Coffee and tea service

Object Number: 
ca. 1825
Overall: 10 3/4 x 12 1/4 x 6 in. (27.3 x 31.1 x 15.2 cm)
Inscription: each piece engraved at center-fronts: "B" in bright-cut script Description: Initial relates to original owner Walter Bowne, who was mayor of New York City from 1829-33 Mark: all pieces have identical set of three hallmarks stamped in relief
Wrought silver coffee and tea service consisting of a coffeepot, two teapots, a sugar bowl with lid, waste bowl and creamer; oval boat-shaped bodies; on oval stepped bases joined two the bodies by oval pedestals; applied, vertical die-rolled foliate band footrings; applied, die-rolled foliate bands around the pedestals; applied, die rolled foliated bands below the stepped convex shoulders; applied, vertical die-rolled foliate band rims; oval domed lids with gadrooning around the tops of the domes; urn-shaped finials; cast and seamed scrolled handles; engraved, "H" in bright-cut script on the center front of each body; maker's marks on the bases.
Gallery Label: 
This generous service, with a statuesque coffeepot, two ample teapots perhaps used interchangeably for hot water or tea, and large covered sugar bowl, waste bowl, and creamer, belonged to Walter Bowne (1770-1846), a wealthy New York hardware merchant who served as the city's mayor from 1828 to 1833. Silversmith John Targee, who marked the service, was an influential city and state politician who had a long history of association with Bowne.
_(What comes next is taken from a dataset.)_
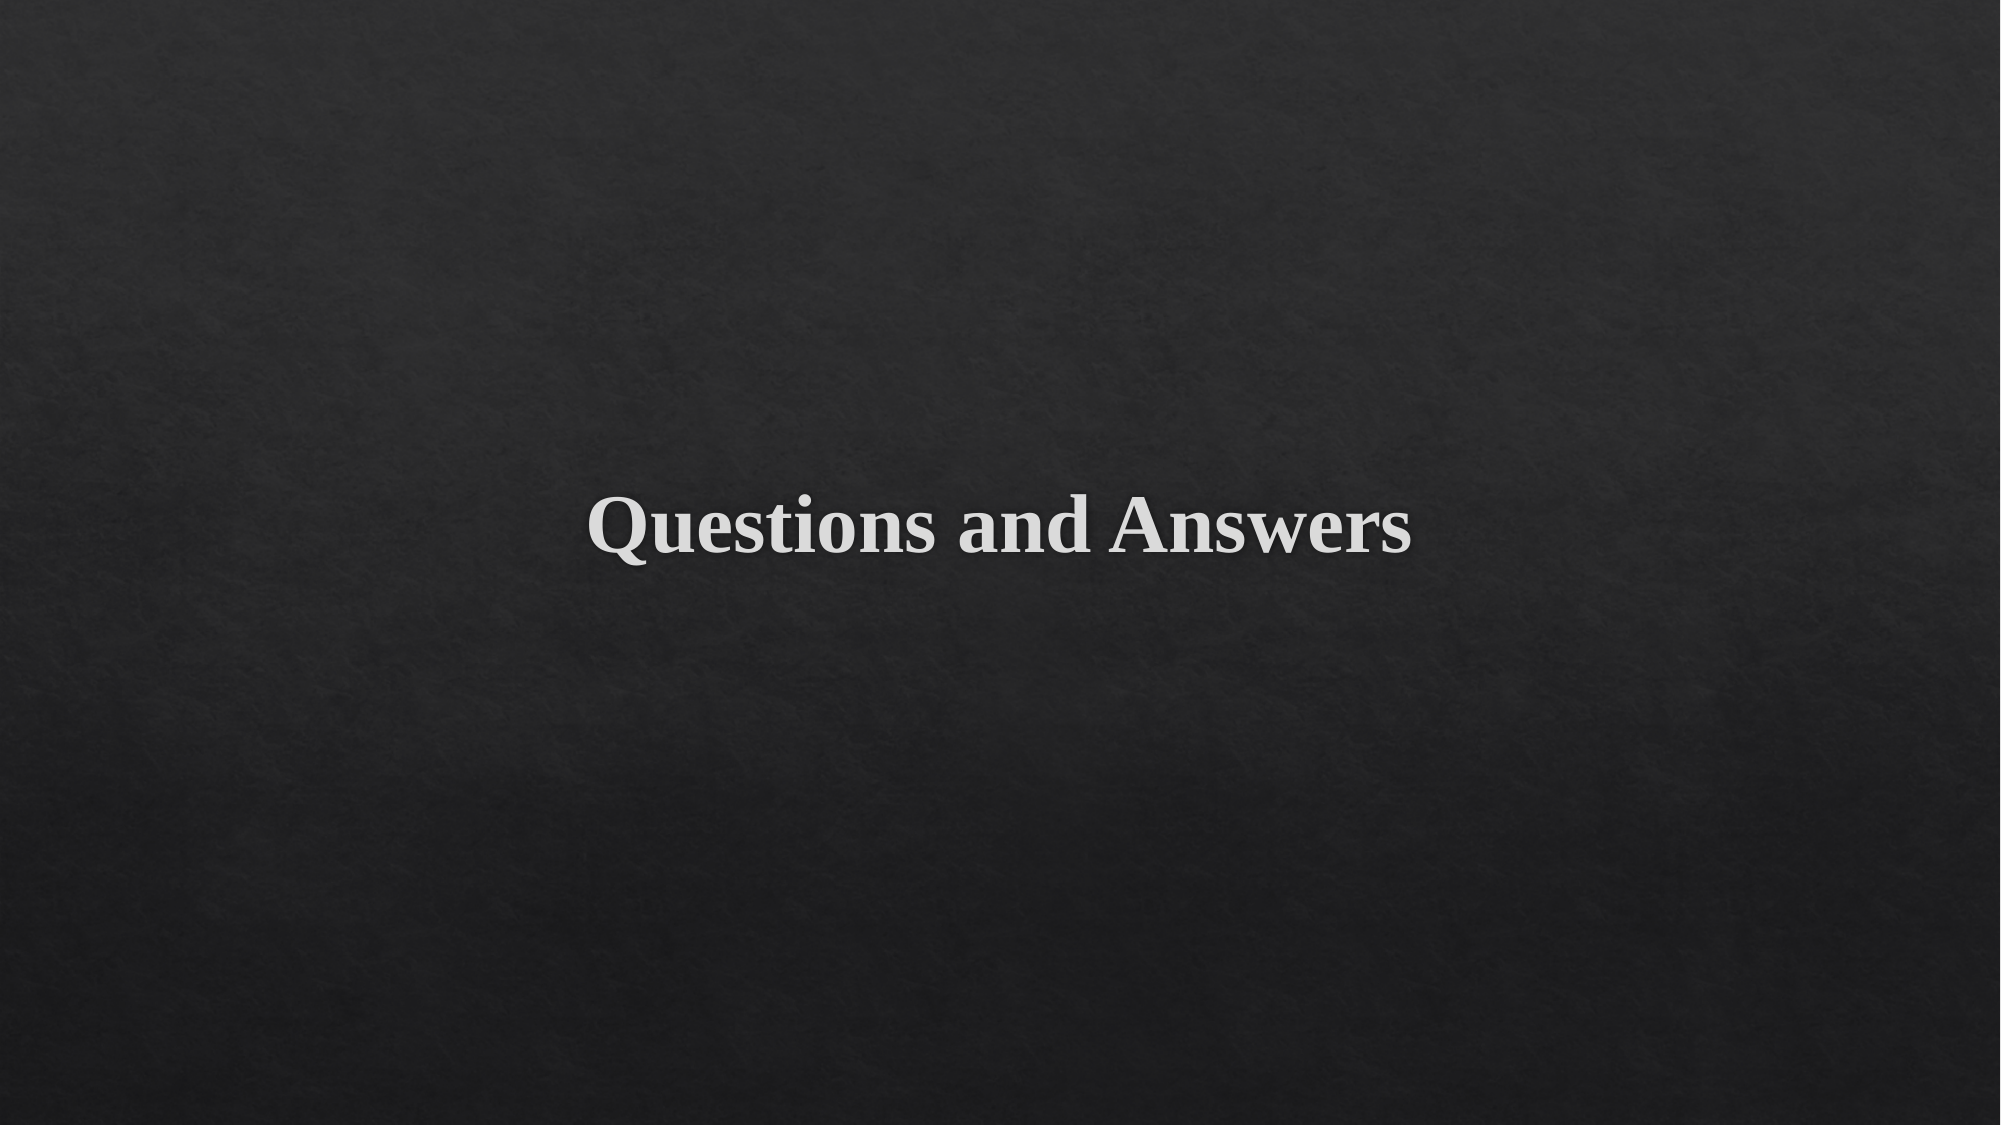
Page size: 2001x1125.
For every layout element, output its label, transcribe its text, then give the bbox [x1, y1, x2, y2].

title Questions and Answers [150, 439, 1850, 599]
In addition to Bowne's patronage of the silversmith in 1806, the two served together as volunteer firemen, and were on the city's Common Council and active members of the Tammany Society.
Credit Line: 
Gift of Mr. and Mrs. Townsend Lawrence
Walter Bowne (1770-1846), who married Eliza Southgate (1783-1809); probably to their daughter Mary King (1808-1874), who married John Watson Lawrence (1800-1880); to their son Walter Bowne Lawrence (1839-1912), who married Annie Townsend (1841-1902); to their son Townsend Lawrence (1871-1952), who married (2nd) Caroline L. Bogert Browne (1882-1942), the donors.
Due to ongoing research, information about this object is subject to change.